Column #41 Cincinnati, Ohio
August 1, 1997
Winston Churchill was absolutely right years ago when he described Cincinnati as the “most beautiful inland city in America”. On the other hand, if any of the cities I’ve seen in England served as his frame of reference, this ain’t saying much.
Nestled on the banks of the Ohio River, the Cincinnati skyline — particularly after dark — is about as sensational as it gets. At least this is how I found it (and its namesake, Skyline Chili) tonight as I wandered my way in and out of several of the city’s better darts bars.
My first, and quickest, stop was at Fatcats Pub (2820 Vine). Here, good judgement prevailed, and I hopped back into my taxi about as quickly as I climbed out of it. The way I figure it, one of the owners of the half-dozen motorcycles prominently wedged between the street and the front door can someday write about what’s to be found inside this joint. If there really are, as I was told, six boards and some serious competition to be found at Fatcats, you’ll never be able to prove it by me. These guys can swig beer and stab each other just fine without my company.
I headed next to the safety of the Dog House Lounge (formerly Perky’s) at 305 East Wyoming. I arrived too late for their Friday night Luck of the Draw (purported to be the best in town) but I arrived just in time to hook up with one of Cincinnati’s better darters, touring pro Mike Kenny, Jr.
Mike introduced me around (to everybody but the blond playing pinball adjacent to the darts room).

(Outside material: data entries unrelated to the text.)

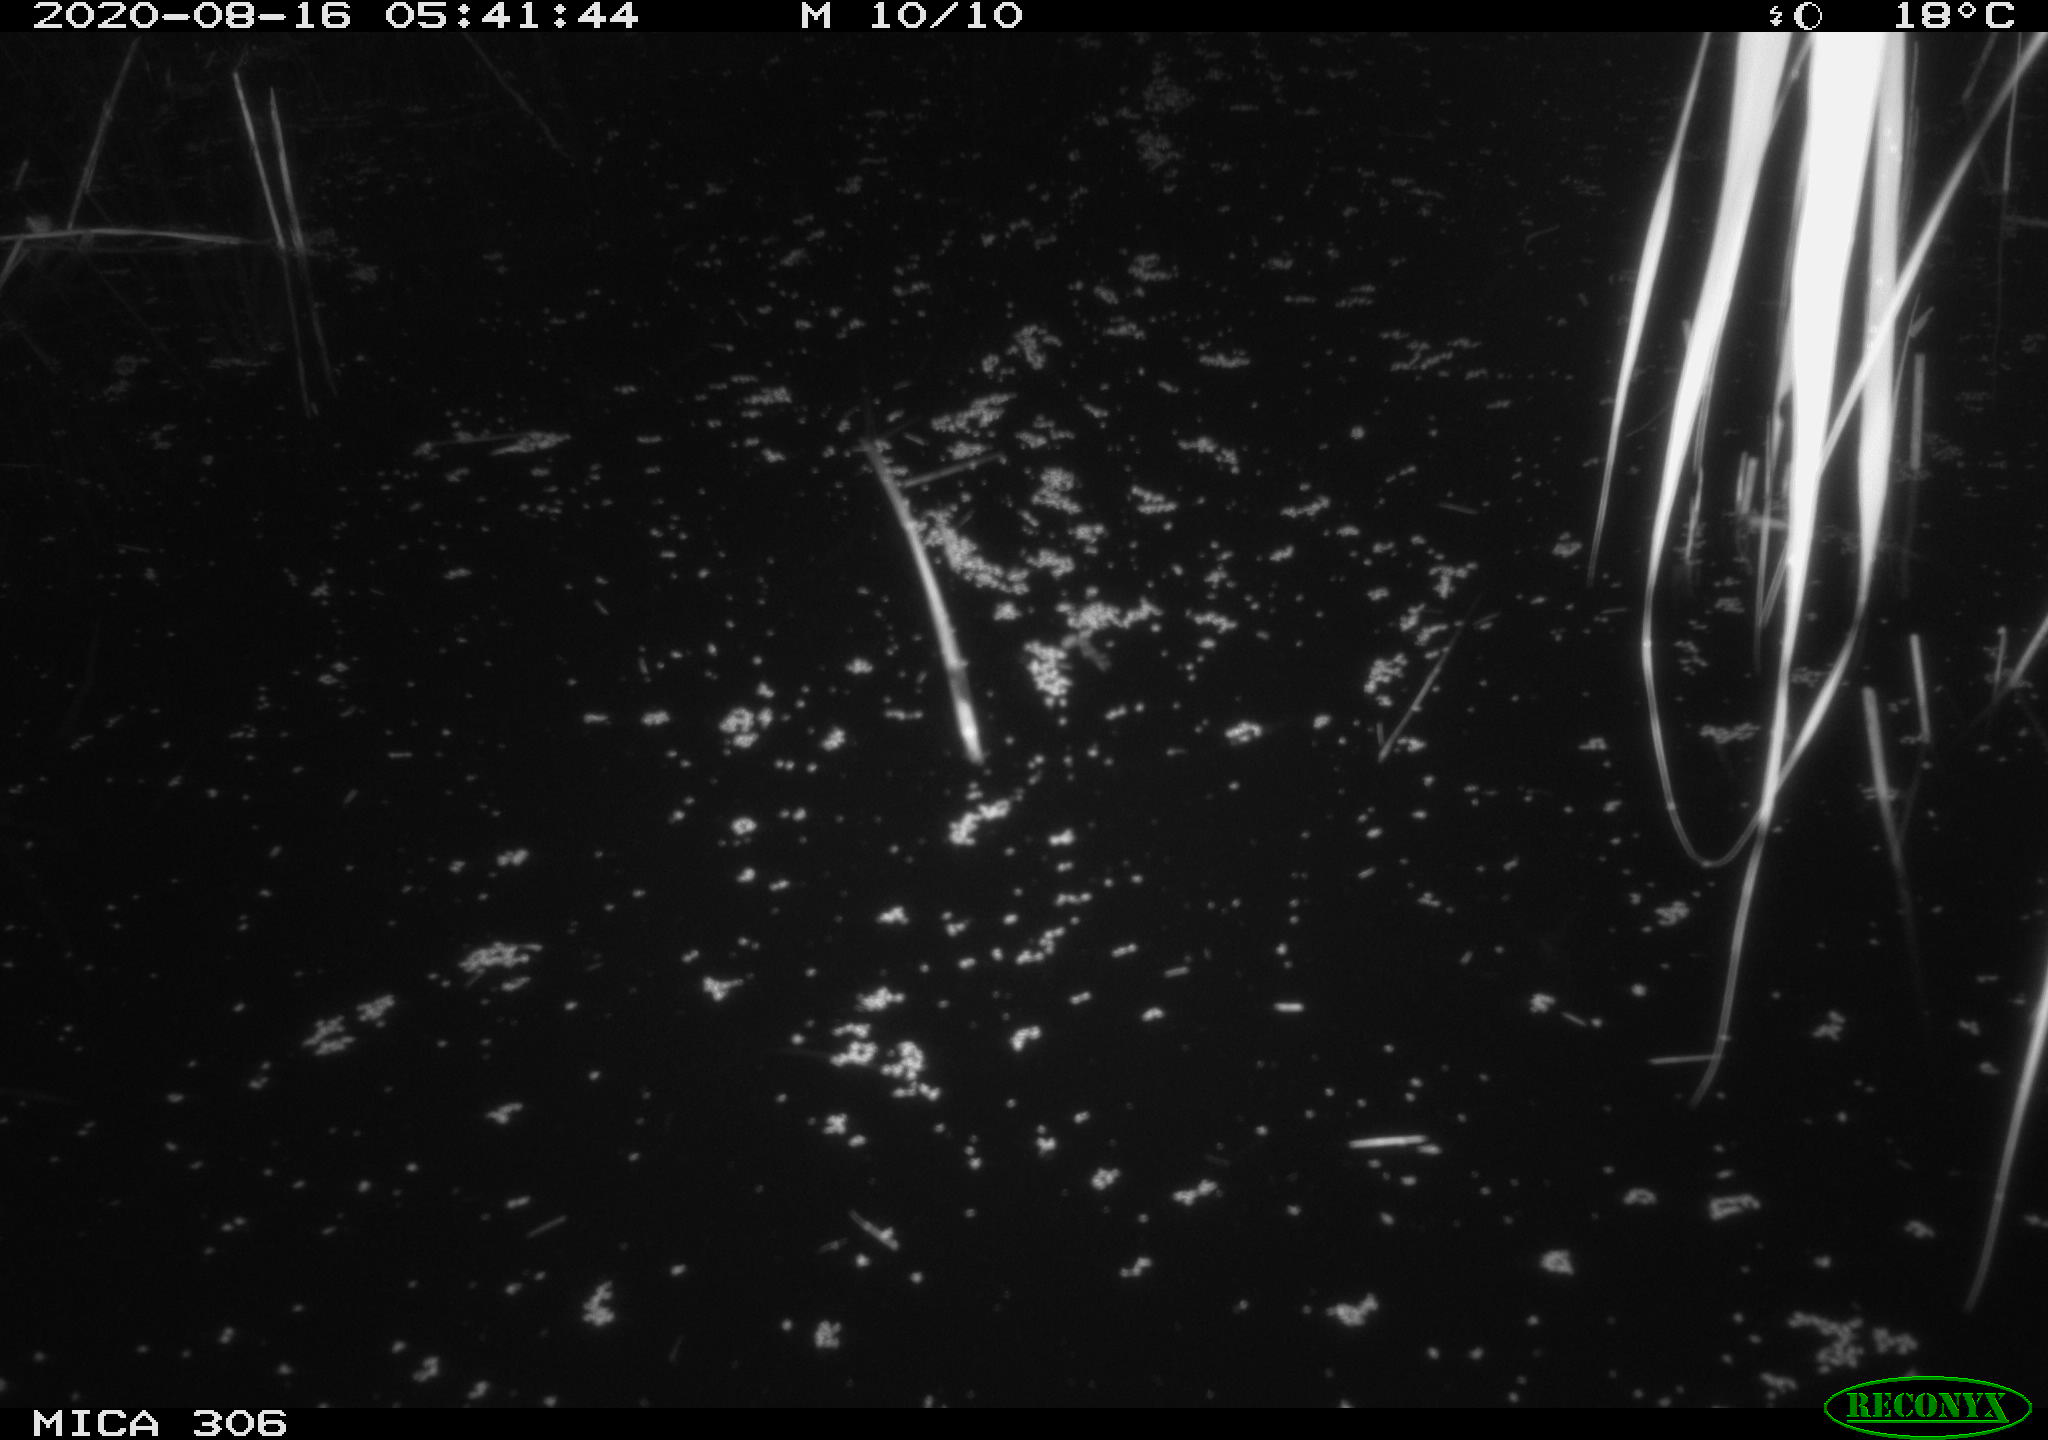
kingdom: Animalia
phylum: Chordata
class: Mammalia
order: Rodentia
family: Muridae
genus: Rattus
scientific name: Rattus norvegicus
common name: Brown rat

He filled me in on the history of the two major leagues in the area — the Darters of Cincinnati and the Southern Ohio Darters Association. In fact, Mike Kenny, Jr. was so thoroughly hospitable that my guess is it was a mere oversite that he forgot to explain why he has two first names.
We left Perky’s together to check out the action, and to close out the night, at Murphy’s Pub (2329 West Clifton) on the edge of the University of Cincinnati campus. Murphys is a friendly little college hangout. There’s a busy bar up front with beer priced reasonably at two dollars a mug. Four boards and a couple of pool tables take up the rear. And mounted to the ceiling, above the two boards closest to the bar, is a television — which on this particular night was airing one the best examples I’ve seen yet of how thoroughly screwed up network sports programming is in America.
As Mike (with considerable precision) and a couple of his friends and I (with considerably less) moved our darts around the board, we were helpless to make sense of the exhilarated commentary which followed long-haired kids as they flung themselves from airplanes and then skateboarded their way through the clouds. England may have some ugly cities but at least the networks there understand the difference between what is sport and what is just plain stupid.
The only question that remains is when the suits in the American network boardrooms will figure this out. I have no doubt that they eventually will and when they do, I for one look forward to sitting back in my living room to watch pros like Mike Kenny, Jr. show them what they’ve been missing.